En el mapa mundial de la corrupción, según la organización Transparencia Internacional, España anda clasificada en el puesto treinta. A continuación, en el espectro de los sucios, llegan ya los Botswana, Brunei, Buthan o Portugal. Más limpios que España están Chipre, Emiratos Árabes, Eslovenia o Estonia, lo que tampoco bendice de gloria el estudio. Naturalmente, la gama de los países escandinavos y teutónicos encabeza la lista cromática de la higiene pública. Acudamos al fraude, que es lo mismo.

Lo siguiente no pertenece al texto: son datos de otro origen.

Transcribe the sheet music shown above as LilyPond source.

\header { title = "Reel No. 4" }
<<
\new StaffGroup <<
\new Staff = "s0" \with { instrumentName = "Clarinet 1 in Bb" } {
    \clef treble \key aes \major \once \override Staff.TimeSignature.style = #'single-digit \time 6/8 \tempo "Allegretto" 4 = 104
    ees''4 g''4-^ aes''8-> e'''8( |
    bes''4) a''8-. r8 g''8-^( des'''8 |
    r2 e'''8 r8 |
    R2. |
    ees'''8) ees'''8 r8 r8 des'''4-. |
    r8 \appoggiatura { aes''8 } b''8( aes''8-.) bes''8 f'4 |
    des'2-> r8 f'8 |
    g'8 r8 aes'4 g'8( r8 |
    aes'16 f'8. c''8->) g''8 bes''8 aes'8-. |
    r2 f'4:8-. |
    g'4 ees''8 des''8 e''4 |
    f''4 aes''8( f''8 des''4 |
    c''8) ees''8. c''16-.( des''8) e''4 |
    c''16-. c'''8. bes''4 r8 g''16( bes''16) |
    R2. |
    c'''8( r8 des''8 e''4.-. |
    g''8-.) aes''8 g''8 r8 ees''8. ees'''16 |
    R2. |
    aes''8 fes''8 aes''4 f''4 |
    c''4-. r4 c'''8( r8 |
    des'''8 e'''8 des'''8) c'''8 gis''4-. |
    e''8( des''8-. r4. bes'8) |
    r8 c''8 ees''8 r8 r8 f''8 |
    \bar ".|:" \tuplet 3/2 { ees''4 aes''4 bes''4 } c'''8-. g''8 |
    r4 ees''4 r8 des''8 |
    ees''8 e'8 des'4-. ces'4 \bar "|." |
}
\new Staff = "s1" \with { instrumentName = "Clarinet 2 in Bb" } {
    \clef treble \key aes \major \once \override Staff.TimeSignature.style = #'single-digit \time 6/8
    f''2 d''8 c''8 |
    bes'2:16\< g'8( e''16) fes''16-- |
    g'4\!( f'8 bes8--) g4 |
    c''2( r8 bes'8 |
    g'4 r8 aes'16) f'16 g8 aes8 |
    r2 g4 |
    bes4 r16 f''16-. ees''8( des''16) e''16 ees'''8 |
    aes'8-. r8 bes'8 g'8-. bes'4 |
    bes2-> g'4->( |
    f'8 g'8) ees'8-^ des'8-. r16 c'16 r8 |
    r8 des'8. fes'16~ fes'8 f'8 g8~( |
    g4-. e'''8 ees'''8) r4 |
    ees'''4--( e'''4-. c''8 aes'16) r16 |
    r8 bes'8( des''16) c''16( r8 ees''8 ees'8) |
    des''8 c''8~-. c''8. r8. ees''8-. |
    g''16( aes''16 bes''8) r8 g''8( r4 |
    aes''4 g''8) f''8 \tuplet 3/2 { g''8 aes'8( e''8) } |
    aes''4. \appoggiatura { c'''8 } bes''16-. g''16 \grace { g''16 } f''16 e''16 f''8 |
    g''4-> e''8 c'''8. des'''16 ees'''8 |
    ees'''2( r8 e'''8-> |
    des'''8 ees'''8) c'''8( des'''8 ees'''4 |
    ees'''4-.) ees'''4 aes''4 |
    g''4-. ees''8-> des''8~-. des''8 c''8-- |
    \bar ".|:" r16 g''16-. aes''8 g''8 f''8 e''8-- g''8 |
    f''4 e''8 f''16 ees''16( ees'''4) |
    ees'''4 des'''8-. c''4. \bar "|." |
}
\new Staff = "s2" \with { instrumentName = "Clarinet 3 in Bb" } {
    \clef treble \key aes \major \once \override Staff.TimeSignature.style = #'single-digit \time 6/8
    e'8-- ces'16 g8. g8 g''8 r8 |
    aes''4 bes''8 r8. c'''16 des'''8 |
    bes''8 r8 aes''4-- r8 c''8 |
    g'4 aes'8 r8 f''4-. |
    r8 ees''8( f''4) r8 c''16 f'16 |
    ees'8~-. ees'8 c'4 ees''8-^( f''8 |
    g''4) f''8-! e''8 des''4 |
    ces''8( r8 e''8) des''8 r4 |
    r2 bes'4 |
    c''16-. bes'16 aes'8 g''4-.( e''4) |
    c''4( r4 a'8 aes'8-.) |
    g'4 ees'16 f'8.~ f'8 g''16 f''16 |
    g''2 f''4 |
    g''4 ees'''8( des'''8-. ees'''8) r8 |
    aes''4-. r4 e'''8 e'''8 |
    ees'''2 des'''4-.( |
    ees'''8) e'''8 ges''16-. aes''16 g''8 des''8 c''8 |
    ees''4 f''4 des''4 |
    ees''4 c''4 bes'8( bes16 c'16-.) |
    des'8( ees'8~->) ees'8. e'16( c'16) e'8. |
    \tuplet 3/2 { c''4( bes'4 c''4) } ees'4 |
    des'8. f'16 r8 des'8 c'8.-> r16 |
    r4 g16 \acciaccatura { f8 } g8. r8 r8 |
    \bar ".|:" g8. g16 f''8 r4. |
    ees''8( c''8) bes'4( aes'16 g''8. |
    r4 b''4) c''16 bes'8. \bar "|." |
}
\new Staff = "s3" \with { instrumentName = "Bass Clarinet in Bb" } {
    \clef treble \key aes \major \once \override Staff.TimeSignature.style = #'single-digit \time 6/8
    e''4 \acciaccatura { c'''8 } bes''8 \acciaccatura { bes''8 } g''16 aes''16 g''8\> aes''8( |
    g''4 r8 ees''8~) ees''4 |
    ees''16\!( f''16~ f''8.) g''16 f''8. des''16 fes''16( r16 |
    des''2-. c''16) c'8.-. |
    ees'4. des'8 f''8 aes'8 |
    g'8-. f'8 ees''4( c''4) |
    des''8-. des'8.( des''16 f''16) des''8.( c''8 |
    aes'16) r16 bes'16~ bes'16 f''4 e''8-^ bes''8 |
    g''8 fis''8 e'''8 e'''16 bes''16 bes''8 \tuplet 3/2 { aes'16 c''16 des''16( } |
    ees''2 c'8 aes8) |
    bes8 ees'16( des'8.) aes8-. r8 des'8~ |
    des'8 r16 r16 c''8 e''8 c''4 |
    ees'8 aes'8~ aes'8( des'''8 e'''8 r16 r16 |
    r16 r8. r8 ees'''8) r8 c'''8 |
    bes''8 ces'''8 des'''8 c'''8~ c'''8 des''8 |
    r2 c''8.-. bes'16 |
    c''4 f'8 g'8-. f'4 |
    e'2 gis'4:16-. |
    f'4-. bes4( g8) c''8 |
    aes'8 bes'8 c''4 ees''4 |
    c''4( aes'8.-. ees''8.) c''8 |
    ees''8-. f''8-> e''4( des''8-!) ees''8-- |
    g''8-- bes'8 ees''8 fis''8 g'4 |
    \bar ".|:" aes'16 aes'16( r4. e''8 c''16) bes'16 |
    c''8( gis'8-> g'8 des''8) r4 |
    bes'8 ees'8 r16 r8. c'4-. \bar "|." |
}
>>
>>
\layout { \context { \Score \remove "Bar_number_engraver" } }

Una encuesta de las entidades financieras españolas asegura que más del 45% de los españoles no dudaría en defraudar a Hacienda. Cierto. Basta salir del despacho para ojear la vida. Y en la vida el pillaje es generalizado. ¿Herencia judeocristiana? ¿La tradición de la picaresca del Siglo de Oro? La corrupción es el sistema nervioso del escenario español. Un señor amplía el paellero en la casita de campo sin pasar los controles obligados. Los albañiles que acuden están en el paro, de modo que cobran dos veces: de las arcas públicas y del propietario de la casa. Otro señor cambia de nombre su empresa para despedir a una parte de los empleados y continuar produciendo bajo otra denominación. En el transcurso ha puesto el nombre de la mercantil bajo la jurisdicción de un familiar, y él mismo, el propietario, recibe la paga mensual de las arcas públicas mientras sigue ligado a su labor. Las estafas son infinitas. Como decía el sabio, saltarse un semáforo ya es situarse fuera de la ley.

Colocar a los familiares en los ayuntamientos, utilizar los medios materiales del centro de trabajo, usar el coche de la empresa para viajes privados, engancharse al alumbrado público puenteando el contador, desgravarse como gastos de empresa la compañía de señoritas, aprovechar a los subalternos de la fábrica para labores privadas en el hogar, usar el gasoil de las barcas de pesca para viajar con el yate, hallarse bajo el régimen agrario cuando se va dos horas al año al campo, simular que te han desvalijado la casa, quemar la fábrica ante la quiebra, pagar un año de póliza a todo riesgo para solucionar los problemas crónicos de chapa y pintura del automóvil, echar a los trabajadores cuando llegan las vacaciones para evitar pagarles y cobrar la subvención de la nueva contratación tres meses después, abonar el tique del aparcamiento horas antes de sacar el coche, domiciliar el vehículo en un ayuntamiento para ahorrarte el impuesto de circulación, comprar un traje en unos grandes almacenes y devolverlo quince días después de haberlo usado en una fiesta, llevar seis prendas encima en los vuelos de bajo coste para eludir el suplemento del equipaje, compartir coche oficial sin renunciar a cobrar las dietas individuales.

Es tan amplia y extensa la lista de la corrupción cotidiana que a nadie le extraña que apenas cotice electoralmente. Quizás incluso tenga el efecto contrario, como en Italia: puede causar admiración. ¿No tendría razón Ripoll: quien esté libre de pecado que tire la primera piedra?